Trying to stand in this balance, between earth and sky, balancing opposing forces, may make it possible to experiment with the inclination to take roots and to expand, necessary to live authentically as human beings. The aim is as Andrea describes it like “Standing in front of the beauty of a flowered cherry-tree as if we were in front of the abyss, and standing in front of the abyss as if we were in front of the beauty of a flowered cherry-tree” (Loreni, 2017). In this way, it is possible to keep the beginning alive of every walking, the brilliant start of every performance.
REFERENCES: - F. Antonacci (a cura di) (2012), Corpi radiosi, segnati , sottili. Ultimatum a una pedagogia dal “culo di pietra”, FrancoAngeli, Milano. - E. Barba (1993), La canoa di carta, Il Mulino, Bologna. - P. Brook (2005), The Open Door, Einaudi, Torino. - M. Csikszentmihalyi (1990), Flow. The psychology of optimal experience, HarperCollins, New York. - A. Loreni, Diario di Sogen-Ji. Le avventure di un filosofo funambolo, Loreni, 2017. - A. Lowen (1991), The spiritualità of the body.
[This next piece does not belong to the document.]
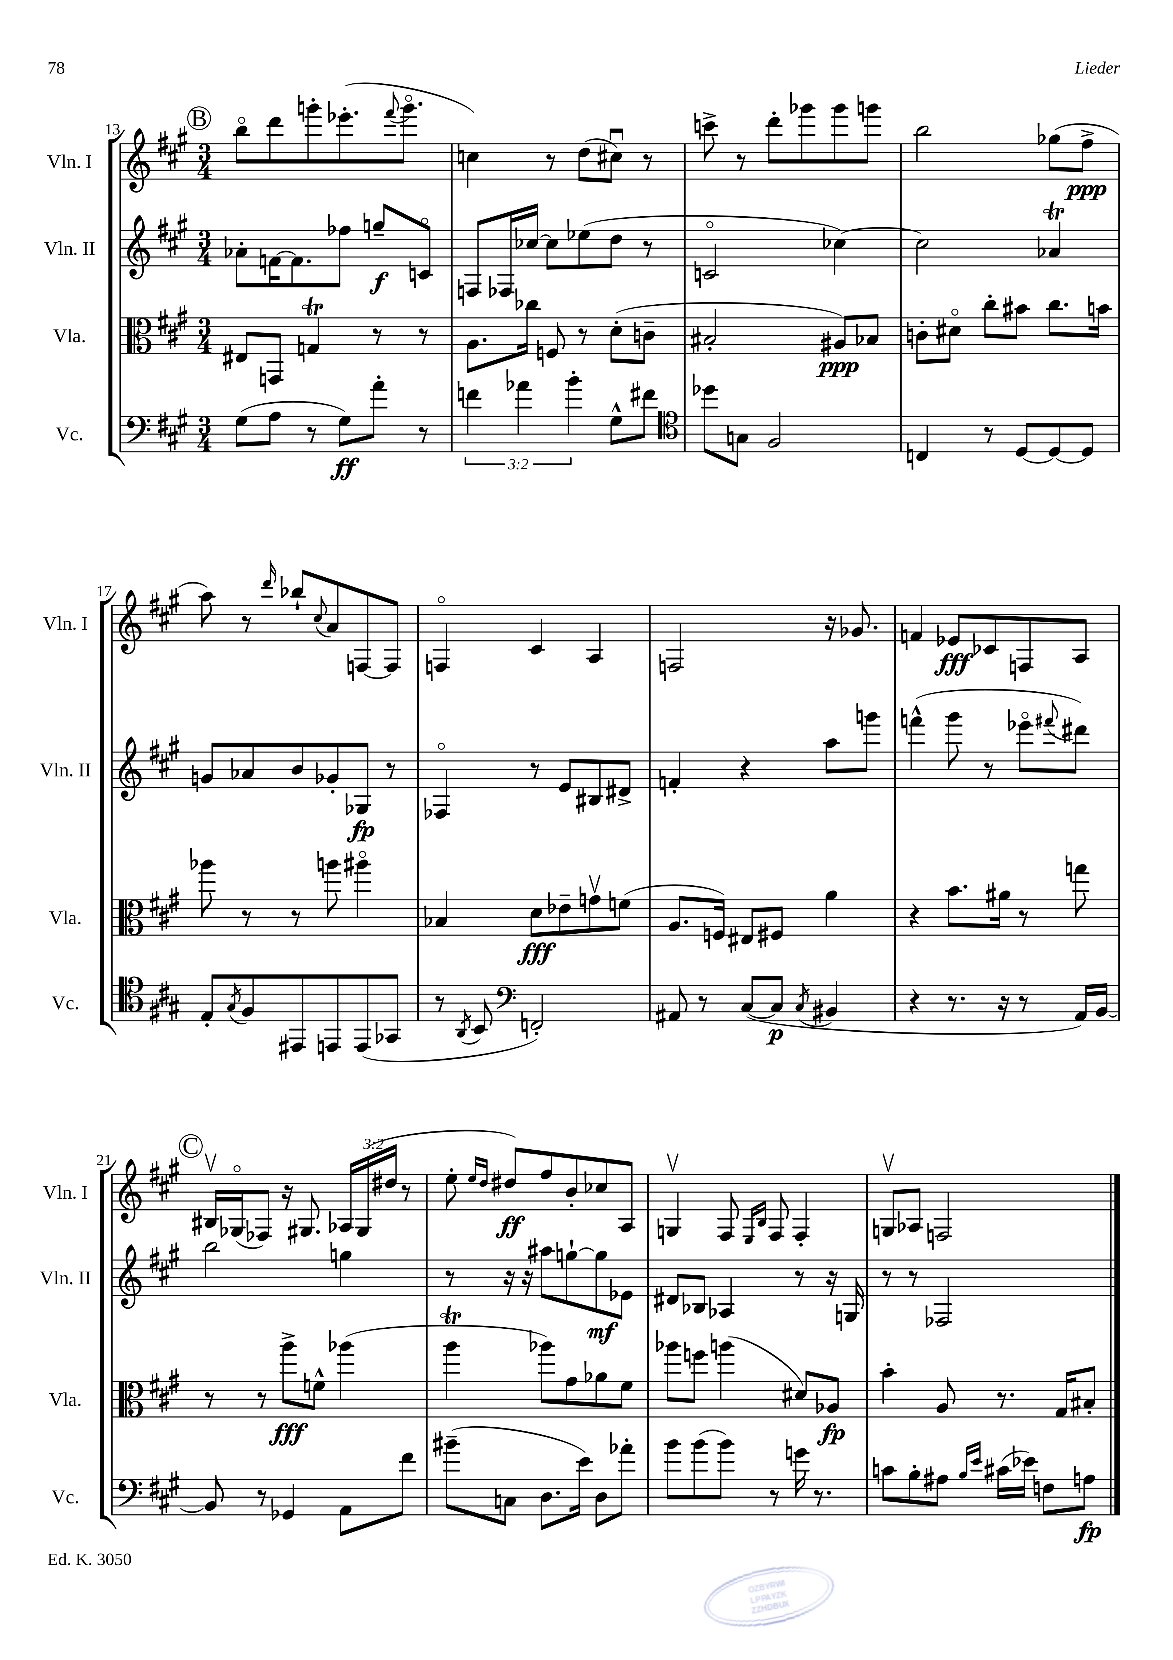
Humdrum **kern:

Bioenergetics for grace and harmony, Astrolabio, Roma. - F. J. Varela, E. Thompson & E. Rosch, (1992), The embodied mind. Cognitive science and human experience, Feltrinelli, Milano. [1] PhD Student at Department of Human Sciences for Education “Riccardo Massa”, University of Milano-Bicocca. [2] A. Loreni case study using ethnographic observation, interviews, conferences, performances and participating in person to a psychophysical training (2016-2017). [3] K. S. Stanislavskij, A. Artaud, J. Grotowski, J. Alschitz, E. Barba, et al.